2020 · bolsonaro
COVID: cerca de 704 mil mortes, atraso da Pfizer, “não sou coveiro”: não é o pior do mundo, e não é genocídio jurídico
A alegação
“Bolsonaro matou na pandemia / é genocida.”
O que aconteceu
As falas reais existem: “gripezinha” (mar/2020), “Não sou coveiro”, “E daí? Lamento. Quer que eu faça o quê?” e “se você virar um jacaré” (dez/2020). Ele empurrou cloroquina depois que o RECOVERY (jun/2020) mostrou ausência de benefício. Em Manaus, em janeiro de 2021, faltou oxigênio. A Pfizer fez ofertas desde agosto de 2020; a 1ª dose no Brasil veio em 17/1/2021 (CoronaVac), enquanto o Chile começou a Pfizer em dezembro de 2020. A CPI da COVID pediu indiciamento, e quase nada virou sentença.
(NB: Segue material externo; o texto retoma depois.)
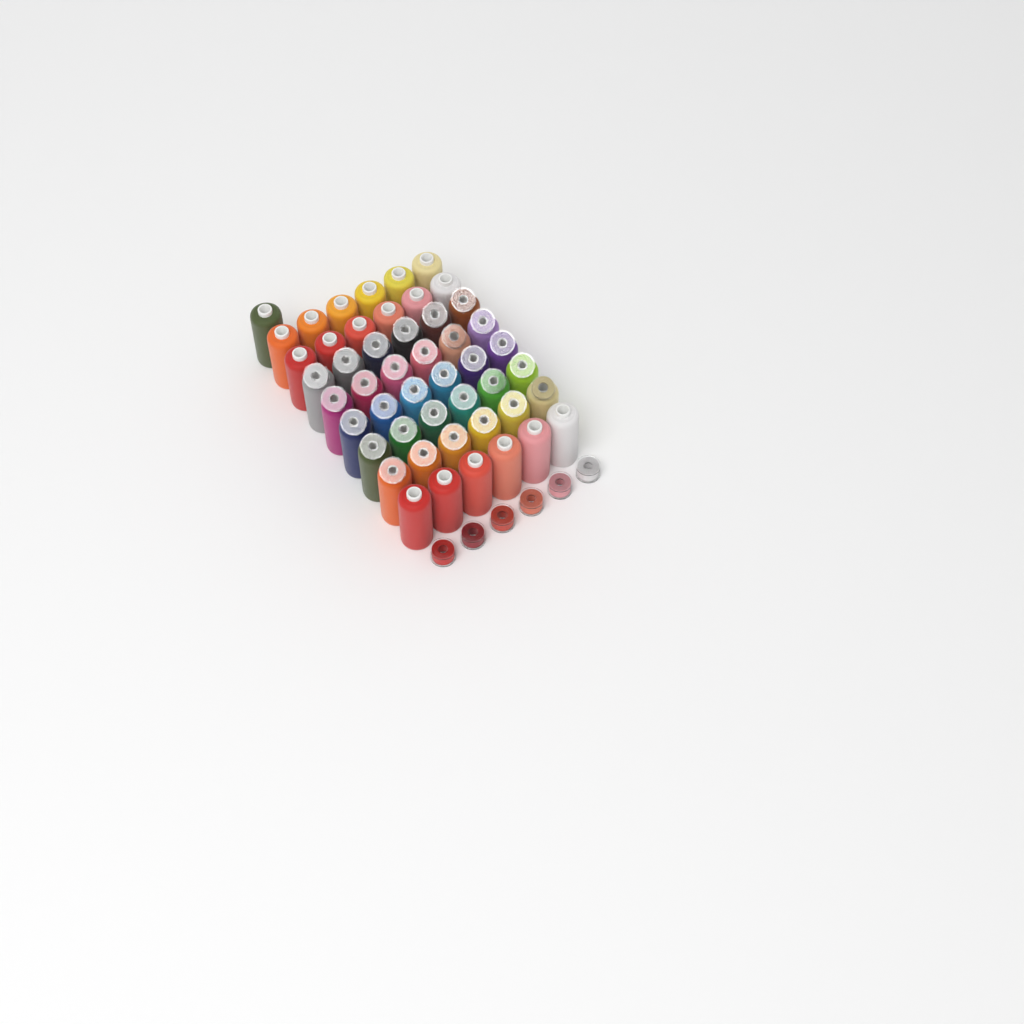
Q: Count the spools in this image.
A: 49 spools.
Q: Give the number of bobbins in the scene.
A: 36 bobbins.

As mortes confirmadas foram cerca de 704 mil, ou 3.347 por milhão, no clube de EUA (3.626), UK (3.404) e Chile (3.298): pior que a Argentina (2.881) e melhor que o Peru (6.604). No Auxílio Emergencial, o Planalto queria R$ 200, o Congresso elevou a R$ 600 e ele sancionou (lei 13.982/2020). Em 2020 a extrema pobreza caiu apesar do PIB de −3,3%.
Primeiros princípios
O princípio é parcialGenocídio tem tipo penal (intenção de destruir um grupo). Má gestão com desprezo público pelos mortos é outra figura. Atraso vacinal e desinformação presidencial são fatos, e “matou de propósito” não está em sentença. Lula não governou a pandemia, então não há comparação de gestão, só de frase.
Comparação · No Brasil
Estados e prefeituras (Doria e outros) tocaram vacina e lockdown. O federal definiu o tom e a compra, e os dois níveis importam.
Comparação · No mundo
EUA, UK e Chile estão no mesmo band. Nova Zelândia não é o par justo (ilha, idade, informalidade). Chile e Argentina, com vacina mais cedo, são o par honesto e desfavorável.